In China, with its huge population numbers at more than 1.4 billion and widely perceived inconsistencies in data reporting, they projected two ranges for the number reported compared to the actual number of cases: 1 in 149 and 1 in 1,104, which translates to anywhere from 12 million to 89 million cases not reported.
A rate could not be calculated March 9 for the United States, where the virus appears to have shown up later, and reported case numbers were just reaching 500, a baseline for projections by mathematical modelers. Rao suspects that the actual number at that date in the U.S. was probably more like 90,000 cases.
A quick follow-up assessment of U.S. numbers by Rao on April 6 using their model indicated more than 561,000 cases with 367,000 actually reported and 8,910 deaths at that date. That calculates to a reporting rate of 2 out of every 3 actual cases in the U.S., reflecting the improvement in tracing positive cases, he says.
Among those 194,000 not yet reported, he projects that includes 3,298 children age 14 and younger, 147,441 ages 15-64 and 43,262 age 65+. That also means that in the U.S., at least 194,000 people at that April 6th moment likely don’t know they were positive, more clear evidence of the need for social distancing and other preventive measures currently underway, Rao says.
The modelers visualized the disparities between reported cases and what they projected with a Meyer wavelet, which as the name implies goes up, peaks, and then recedes like a wave. In this case the higher the wave, the higher the underreporting, and lowering the wave means improved reporting, Rao says, of the consistent oscillations generated.

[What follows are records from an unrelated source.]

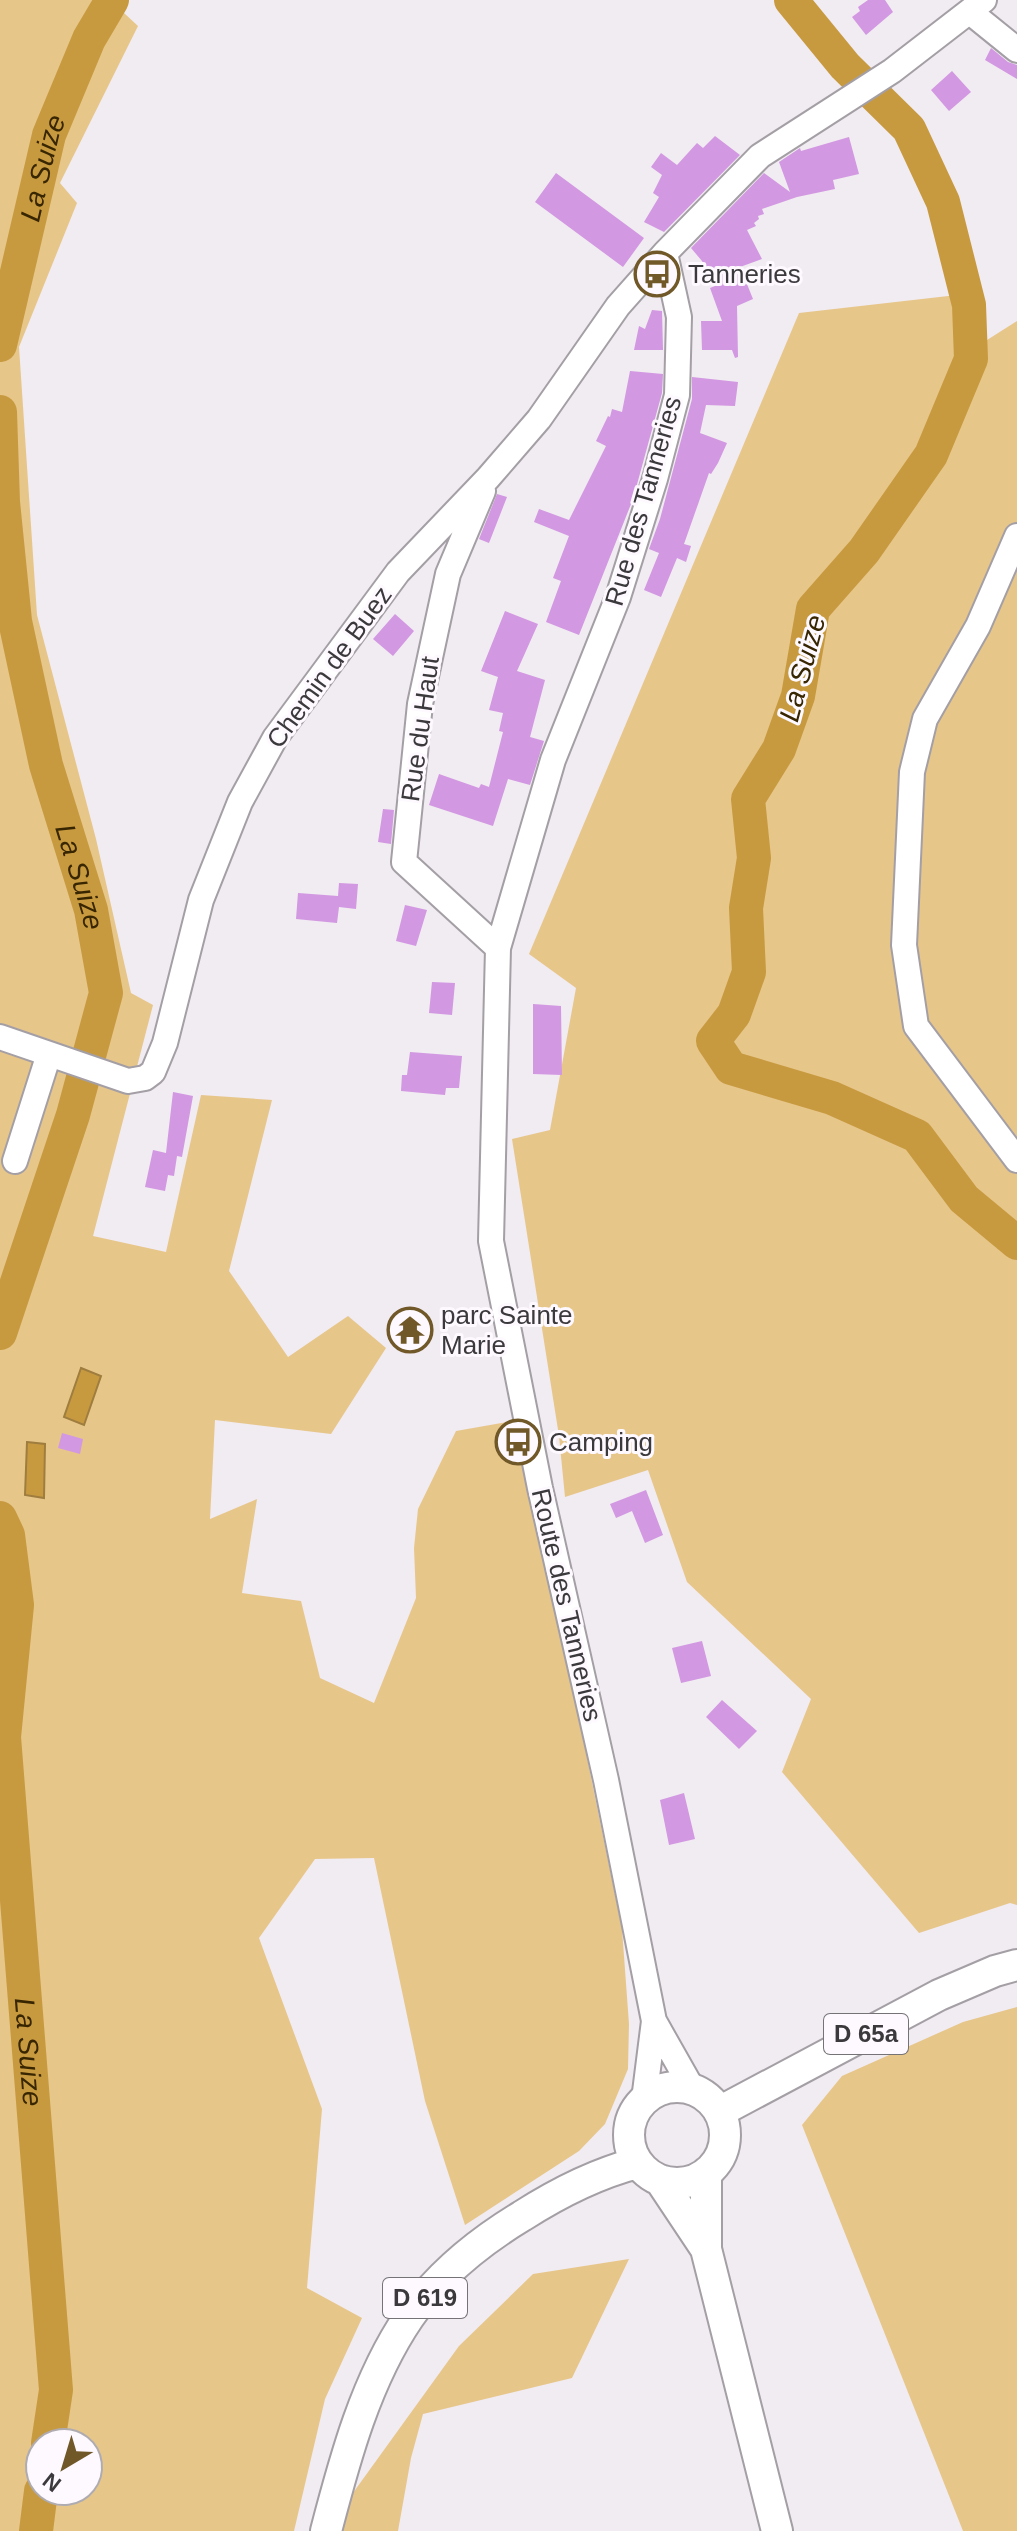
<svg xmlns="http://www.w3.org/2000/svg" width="1017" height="2531" font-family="Helvetica,sans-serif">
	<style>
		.green { fill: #e7c68a; fill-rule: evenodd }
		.water { fill: #c89a40; stroke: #9e7d3f; stroke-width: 2 }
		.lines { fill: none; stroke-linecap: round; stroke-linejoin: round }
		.river { stroke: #c89a40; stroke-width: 34 }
		.building { fill: #d298e1 }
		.minor-casing { stroke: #a49fa5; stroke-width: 28 }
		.major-casing { stroke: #a49fa5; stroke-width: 34 }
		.minor { stroke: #fff; stroke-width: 24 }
		.major { stroke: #fff; stroke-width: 30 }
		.labels { text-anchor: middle; stroke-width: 6; stroke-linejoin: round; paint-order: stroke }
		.shield { fill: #fdf9ff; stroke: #757376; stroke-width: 2 }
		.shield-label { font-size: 24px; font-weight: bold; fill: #3b393c }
		.poi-label { font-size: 26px; fill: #3b393c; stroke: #fdf9ff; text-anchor: start }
		.street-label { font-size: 26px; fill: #3b393c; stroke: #fdf9ff }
		.water-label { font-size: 28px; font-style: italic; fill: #382600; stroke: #fdf9ff }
	</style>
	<rect width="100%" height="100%" fill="#f1ebf2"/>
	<!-- green -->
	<path class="green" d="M0,0H110L138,26L60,183L77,203L19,347L37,615L96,839L131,993L153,1005L93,1236L166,1252L201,1095L272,1100L229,1271L288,1357L348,1316L386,1348L331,1434L215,1420L210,1519L257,1499L242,1593L301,1601L320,1678L374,1703L416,1598L414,1548L418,1509L456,1431L518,1420L622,1929L629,2024L628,2069L605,2124L579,2151L465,2225L425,2101L374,1858L315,1859L259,1938L322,2109L307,2288L362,2318L325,2399L294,2531H0ZM40,2443H88V2491H40Z
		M957,295L965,347H976L1017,321V1905L1010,1903L919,1933L782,1772L811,1699L687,1582L648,1470L565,1497L559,1436L512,1139L550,1130L576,988L529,954L799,313Z
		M1017,2007V2531H963L802,2125L842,2076L963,2022Z
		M629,2259L572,2378L423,2414L411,2458L398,2531H338L350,2497L459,2346L533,2274Z"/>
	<!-- water -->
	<path class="water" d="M81,1368L101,1376L84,1425L64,1417Z
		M27,1442L45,1444L44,1498L25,1495Z"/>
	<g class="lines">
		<!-- river -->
		<g class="river">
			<path d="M791,0L845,66L909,129L943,202L969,305L971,359L931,455L864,551L813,609L798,696L779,749L748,799L754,858L746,908L749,972L734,1014L713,1041L731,1068L832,1098L917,1136L964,1199L1017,1243"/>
			<path id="s1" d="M0,345L49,135L89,39L112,0"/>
			<path id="s2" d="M0,412L3,502L15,621L46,765L91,910L106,993L73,1115L0,1333"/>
			<path id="s3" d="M0,1518L8,1535L17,1605L4,1737L56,2390L48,2443"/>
			<path d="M36,2531L41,2491"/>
		</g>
	</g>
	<!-- building -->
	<path class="building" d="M868,0H885L893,12L866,35L852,17L860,11L858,7Z
		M991,48L1008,62L1017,65V79L985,60Z
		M952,71L971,92L949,111L931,90Z
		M715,136L740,155L664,232L644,222L659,197L653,193L662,175L651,167L661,153L677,165L697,143L703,148Z
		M849,137L859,174L833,180L835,189L797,197L762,209L764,214L758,216L759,219L754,223L756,226L747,230L762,259L740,267L753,299L737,306L738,357L735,358L732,350H702L701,321H722L710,288L715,286L702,261L691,248L764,173L790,192L779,162L800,148L801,151Z
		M556,173L644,238L623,267L535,202Z
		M652,310L662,311L663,350H634L639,326L645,329Z
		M630,371L663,374L662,393L633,499L579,635L546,622L561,581L553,578L569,536L534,522L539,509L569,520L606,446L596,441L608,416L610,417L612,409L622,412Z
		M692,377L738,382L735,406L706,405L700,433L727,443L718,463L711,474L709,473L684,544L691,546L686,562L677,558L661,597L644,590L659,553L649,549L660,519L692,399Z
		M497,494L507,497L489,543L479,539Z
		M505,611L538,624L517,671L545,680L530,737L544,741L530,785L508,779L493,826L429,805L439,774L479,788L481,784L489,787L503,732L499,731L503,713L489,710L498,677L481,671Z
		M395,614L414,631L393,656L373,639Z
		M383,809L394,810L391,844L378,842Z
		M339,883L358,884L356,909L339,907L337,923L296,919L298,893L338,896Z
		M405,905L427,910L416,946L396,941Z
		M432,982L455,983L452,1015L429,1013Z
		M533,1004L561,1006L562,1075L533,1074Z
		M410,1052L462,1056L459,1088H446L445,1095L401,1091L402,1075H407Z
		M173,1092L193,1096L182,1157L177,1156L174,1176L168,1175L165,1191L145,1187L153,1150L166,1153Z
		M62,1433L83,1439L80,1454L58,1448Z
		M646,1490L663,1535L645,1543L632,1511L616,1518L610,1504Z
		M702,1641L711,1676L681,1683L672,1648Z
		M722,1700L757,1731L739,1749L706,1717Z
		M684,1793L695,1839L669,1845L660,1800Z"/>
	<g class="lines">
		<!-- minor casing -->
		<g class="minor-casing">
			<path id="minor" d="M970,12L1017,50
				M665,253L679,317L677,395L655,479L618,597L553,760L498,948L491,1241L540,1488L606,1780L654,2021L693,2090
				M483,491L448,574L420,704L404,862L498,948
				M1017,536L978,626L925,719L912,772L904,945L916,1026L1017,1160
				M0,1037L128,1081L145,1078L153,1072L165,1043L201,900L240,802L275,738L398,572L488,478L539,419L618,306L665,253L760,156L892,71L984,0
				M15,1161L49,1054
				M644,2100L654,2021"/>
		</g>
		<!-- major casing -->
		<g class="major-casing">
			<path id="major" d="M629 2135a48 48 0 1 1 96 0a48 48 0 1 1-96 0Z
				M719,2112L939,1995L995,1971L1017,1965
				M706,2173V2249L777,2531
				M660,2180L706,2249
				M326,2531C345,2458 366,2380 409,2317C438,2275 479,2242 522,2216C558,2193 595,2174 637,2163"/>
		</g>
		<!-- minor -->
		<use href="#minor" class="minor"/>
		<!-- major -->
		<use href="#major" class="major"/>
	</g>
	<!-- icons -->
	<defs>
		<g id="bus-ring" transform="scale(2.3)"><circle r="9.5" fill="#fdf9ff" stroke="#715829" stroke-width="1.5"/><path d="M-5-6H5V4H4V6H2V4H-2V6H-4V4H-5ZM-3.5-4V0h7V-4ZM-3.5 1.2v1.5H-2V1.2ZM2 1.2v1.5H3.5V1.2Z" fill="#715829"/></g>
		<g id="temple-ring" transform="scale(2.3)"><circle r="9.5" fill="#fdf9ff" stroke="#715829" stroke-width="1.5"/><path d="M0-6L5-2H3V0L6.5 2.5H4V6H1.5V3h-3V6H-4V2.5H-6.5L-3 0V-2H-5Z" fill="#715829"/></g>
	</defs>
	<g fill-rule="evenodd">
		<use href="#bus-ring" x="657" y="274"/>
		<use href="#temple-ring" x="410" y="1330"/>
		<use href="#bus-ring" x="518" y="1442"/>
	</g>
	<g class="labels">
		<!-- shield labels -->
		<g class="shield">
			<rect x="824" y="2014" width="84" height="40" rx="6"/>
			<rect x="383" y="2278" width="84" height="40" rx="6"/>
		</g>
		<g class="shield-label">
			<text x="866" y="2042">D 65a</text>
			<text x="425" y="2306">D 619</text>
		</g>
		<!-- poi labels -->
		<g class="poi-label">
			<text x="688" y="283">Tanneries</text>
			<text x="441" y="1324">parc Sainte<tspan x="441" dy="30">Marie</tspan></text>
			<text x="549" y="1451">Camping</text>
		</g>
		<!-- street labels -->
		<g class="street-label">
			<text transform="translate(643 501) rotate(-74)" y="9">Rue des Tanneries</text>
			<text transform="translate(329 667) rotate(-54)" y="9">Chemin de Buez</text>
			<text transform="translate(420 729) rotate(-82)" y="9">Rue du Haut</text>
			<text transform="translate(567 1605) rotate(77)" y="9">Route des Tanneries</text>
		</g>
		<!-- water labels -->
		<g class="water-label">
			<text dy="10" stroke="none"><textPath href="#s1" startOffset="182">La Suize</textPath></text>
			<text transform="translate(802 668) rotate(-75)" y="10">La Suize</text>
			<text dy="10" stroke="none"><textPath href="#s2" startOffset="474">La Suize</textPath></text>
			<text dy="10" stroke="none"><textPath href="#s3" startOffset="538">La Suize</textPath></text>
		</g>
	</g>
	<!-- north arrow -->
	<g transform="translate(64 2467) rotate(218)"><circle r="38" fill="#fdf9ff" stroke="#afacb1" stroke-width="2"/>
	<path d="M0-6L14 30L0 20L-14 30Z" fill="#715829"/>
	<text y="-12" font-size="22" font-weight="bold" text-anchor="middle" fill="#3b393c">N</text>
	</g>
</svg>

If reported numbers were more precise, mathematical models wouldn’t be needed, Rao says, noting that underreporting is a problem for many conditions, not just COVID-19, including common, noninfectious problems like heart disease. “A model tells us something which has not been directly observed,” he says. “It’s a biological experiment done on computers rather than in a lab.”
Rao notes the accuracy of reported cases likely has improved since March 9 with the slowly increased availability of testing, and that the earlier the testing, the earlier the actual peaking of infections.
In the meantime, he encourages everyone to continue to use steps like social isolation and self-quarantine to protect themselves and others by helping fight continued spread of the virulent virus.
“Social distancing is a must, must, must,” Rao says.
As of March 9, there were 109,000 cases and 3,800 deaths reported worldwide, the majority from China as well as Italy, South Korea, Iran, France, Germany and Spain. As of the first full week in April—about a month after their study deadline —nearly 1.4 million cases with more than 81,000 deaths were reported worldwide. More recent figures include the U.S. having more than 362,000 cases and about 11,000 deaths, Spain with more than 135,000 cases and more than 13,000 deaths, and Italy, Germany, France, China, Iran, the United Kingdom, Turkey and Switzerland falling next in line.